C’est Poubelle Premium. L’œuvre de Renaud Lannier qui, à 17 ans, s’est lancé dans le nettoyage, la désinfection et la désodorisation de bacs roulants résidentiels et commerciaux sur la Rive-Nord.
Au départ, Poubelle Premium ne nettoyait que quelques bacs, dans le seul secteur du jeune entrepreneur. Au fil des ans, Renaud Lannier a travaillé à la croissance de son entreprise, passant d’une petite remorque attachée à son vélo électrique à des équipements professionnels et une grande remorque automatisée. L’entreprise dessert désormais plus d’une dizaine de municipalités, dont Blainville, Rosemère, Lorraine, Sainte-Thérèse et Mirabel.

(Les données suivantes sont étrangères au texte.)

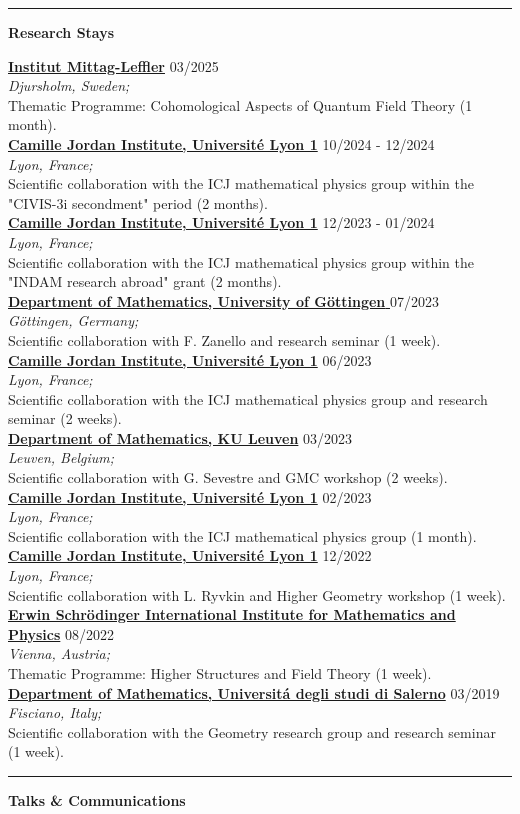 \documentclass[a4paper]{article}
\newcommand{\block}[1]{\hrule \vspace{0.2cm} \textbf{\Large #1} \vspace{0.2cm}}
\newcommand{\voice}[5]{\href{#4}{\textbf{#1}} \hfill #2 \\ \textit{#3} \\ {\small #5} \vspace{0.2cm} \\}
\begin{document}
	\block{Research Stays}

	\voice{Institut Mittag-Leffler}
		{03/2025}
		{Djursholm, Sweden;}
		{https://www.mittag-leffler.se/activities/cohomological-aspects-of-quantum-field-theory/}       
		{Thematic Programme: Cohomological Aspects of Quantum Field Theory (1 month).}
	\voice{Camille Jordan Institute, Université Lyon 1}
		{10/2024 - 12/2024}
		{Lyon, France;}
		{None}       
		{Scientific collaboration with the ICJ mathematical physics group within the "CIVIS-3i secondment" period (2 months).}
	\voice{Camille Jordan Institute, Université Lyon 1}
		{12/2023 - 01/2024}
		{Lyon, France;}
		{None}       
		{Scientific collaboration with the ICJ mathematical physics group within the "INDAM research abroad" grant (2 months).}
	\voice{Department of Mathematics, University of Göttingen }
		{07/2023}
		{Göttingen, Germany;}
		{None}       
		{Scientific collaboration with F. Zanello and research seminar (1 week).}
	\voice{Camille Jordan Institute, Université Lyon 1}
		{06/2023}
		{Lyon, France;}
		{None}       
		{Scientific collaboration with the ICJ mathematical physics group and research seminar (2 weeks).}
	\voice{Department of Mathematics, KU Leuven}
		{03/2023}
		{Leuven, Belgium;}
		{None}       
		{Scientific collaboration with G. Sevestre and GMC workshop (2 weeks).}
	\voice{Camille Jordan Institute, Université Lyon 1}
		{02/2023}
		{Lyon, France;}
		{None}       
		{Scientific collaboration with the ICJ mathematical physics group (1 month).}
	\voice{Camille Jordan Institute, Université Lyon 1}
		{12/2022}
		{Lyon, France;}
		{None}       
		{Scientific collaboration with L. Ryvkin and Higher Geometry workshop (1 week).}
	\voice{Erwin Schrödinger International Institute for Mathematics and Physics}
		{08/2022}
		{Vienna, Austria;}
		{https://www.esi.ac.at/events/e430/}       
		{Thematic Programme: Higher Structures and Field Theory (1 week).}
	\voice{Department of Mathematics, Universit\'a degli studi di Salerno}
		{03/2019}
		{Fisciano, Italy;}
		{http://geometria.dipmat.unisa.it/events.html}       
		{Scientific collaboration with the Geometry research group and research seminar (1 week).}

	\block{Talks \& Communications}
\end{document}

Aujourd’hui, le jeune homme dirige une entreprise qui nettoie des milliers de bacs et compte plus de 800 clients. Elle génère également plus de 160 000 $ de ventes annuelles, selon les données qu’il rapporte.
« Avec un simple vélo électrique, j’ai commencé à nettoyer les bacs de mes premiers clients dans mon secteur. Ce qui était au départ un petit projet étudiant est aujourd’hui devenu une entreprise en forte croissance qui dessert plusieurs municipalités de la région », déclare le jeune entrepreneur.
Entrepreneur dans l’âme
Ce n’est pas un hasard si Renaud Lannier est entrepreneur aujourd’hui. Bien avant la création de Poubelle Premium, il avait déjà la fibre commerciale.

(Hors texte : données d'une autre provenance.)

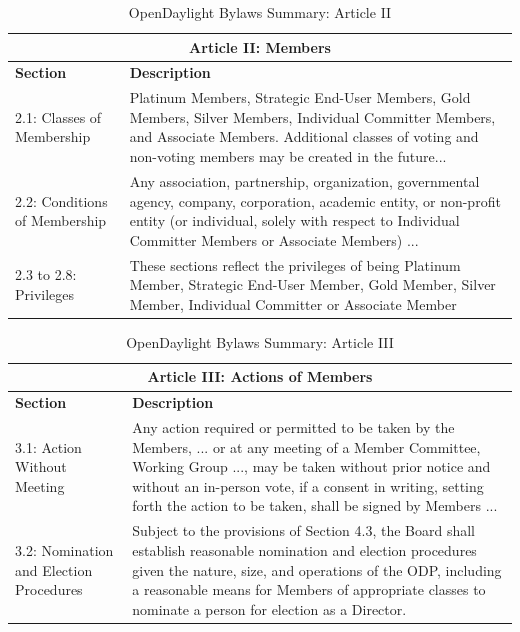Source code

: \documentclass[a4paper, 12pt]{book}
\begin{document}
\begin{table}[H]
  \begin{center}
    \begin{tabular}{ | p{4cm} | p{11cm} | }
    \toprule
    \multicolumn {2}{|c|}{\textbf{Article II: Members}} \\
    \hline
    \textbf{Section} & \textbf{Description} \\
    \hline
    2.1: Classes of Membership & Platinum Members, Strategic End-User Members, Gold Members, Silver Members, Individual Committer Members, and Associate Members. Additional classes of voting and non-voting members may be created in the future...\\
    \hline
    2.2: Conditions of Membership & Any association, partnership, organization, governmental agency, company, corporation, academic entity, or non-profit entity (or individual, solely with respect to Individual Committer Members or Associate Members) ...\\
    \hline
    2.3 to 2.8: Privileges & These sections reflect the privileges of being Platinum Member, Strategic End-User Member, Gold Member, Silver Member, Individual Committer or Associate Member\\
    \bottomrule
    \end{tabular}
    \caption{OpenDaylight Bylaws Summary: Article II}
    \label{tab:odlbylaws-art02}
  \end{center}
\end{table}

\begin{table}[H]
  \begin{center}
    \begin{tabular}{ | p{4cm} | p{11cm} | }
    \toprule
    \multicolumn {2}{|c|}{\textbf{Article III: Actions of Members}} \\
    \hline
    \textbf{Section} & \textbf{Description} \\
    \hline
    3.1: Action Without Meeting & Any action required or permitted to be taken by the Members, ... or at any meeting of a Member Committee, Working Group ..., may be taken without prior notice and without an in-person vote, if a consent in writing, setting forth the action to be taken, shall be signed by Members ...\\
    \hline
    3.2: Nomination and Election Procedures & Subject to the provisions of Section 4.3, the Board shall establish reasonable nomination and election procedures given the nature, size, and operations of the ODP, including a reasonable means for Members of appropriate classes to nominate a person for election as a Director.\\
    \bottomrule
    \end{tabular}
    \caption{OpenDaylight Bylaws Summary: Article III}
    \label{tab:odlbylaws-art03}
  \end{center}
\end{table}
\end{document}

« J’ai toujours eu une passion pour l’entrepreneuriat. Je revendais des souliers de marque, des baskets. J’ai toujours vendu des bonbons. J’ai toujours eu ça en moi », raconte-t-il.
« Aujourd’hui, quand je regarde tout ce que j’ai fait, je comprends mieux qui je suis », souligne-t-il.
M. Lannier a dû concilier son parcours entrepreneurial et ses études, estimant que les connaissances acquises en gestion, en marketing et en entrepreneuriat l’ont aidé à structurer son projet et à faire évoluer une idée lancée à seulement 17 ans vers une PME en pleine croissance.

De l’autofinancement
Poubelle Premium a dépassé les 160 000 $ de ventes cette année, indique le jeune entrepreneur, affirmant avoir jusqu’ici financé lui-même le développement de son entreprise.
« Je suis loin d’avoir imaginé ce que ça m’aurait rapporté aujourd’hui l’entreprise de Poubelle Premium », se réjouit-il.
Économe depuis son adolescence, il explique avoir accumulé son argent avant de le réinvestir progressivement dans son projet. En début de saison seulement, il dit avoir consacré environ 80 000 $ de ses économies à l’entreprise.
« J’ai financé l’entreprise de ma propre poche », souligne-t-il.
Un concept qui répond à un besoin
Poubelle Premium, qui compte cinq employés, nettoie plus de 5 000 bacs par saison, selon Renaud Lannier. Celui-ci précise que l’entreprise reçoit environ 2 400 demandes de soumission en ligne. L’entreprise fait affaire avec des particuliers, des restaurants et une trentaine de garderies sur la Rive-Nord.
L’un des défis de l’entreprise réside dans la logistique, explique l’entrepreneur, précisant que les horaires de collecte varient d’une municipalité et d’un secteur à l’autre. Cela représente un vrai casse-tête, dit-il.
« Il faut être extrêmement organisé et faire preuve de beaucoup de rigueur. Mais on finit par réussir à satisfaire tout le monde et, surtout, à enlever cette corvée des mains de nos clients. »
Renaud Lannier, directeur général de Poubelle Premium
Renaud Lannier affirme que l’entreprise a mis en place un processus visant à respecter les normes environnementales. Les eaux usées sont notamment vidangées dans des installations destinées aux véhicules récréatifs.
« On a été autorisé par les villes de Boisbriand et de Blainville. On se rend sur place, on vidange nos eaux usées », explique Renaud Lannier.
De futurs partenariats et une expansion en vue
Poubelle Premium explore différentes possibilités de partenariats ou de contrats avec des municipalités. L’entrepreneur entend toutefois éviter de faire dépendre la croissance de son entreprise uniquement des contrats municipaux. Selon lui, plusieurs entreprises ayant évolué dans le même secteur ont cessé leurs activités après avoir misé principalement sur ce marché.
« Elles dépendaient d’un seul client pour réussir. Une fois que le contrat municipal était perdu, il ne restait plus rien », explique-t-il.
L’entreprise souhaite également étendre ses activités à de nouvelles municipalités dès l’année prochaine.
« On reçoit énormément de demandes de Repentigny et de Saint-Lin. Ce sont des municipalités qu’on aimerait [ajouter] à notre secteur d’activité », conclut-il.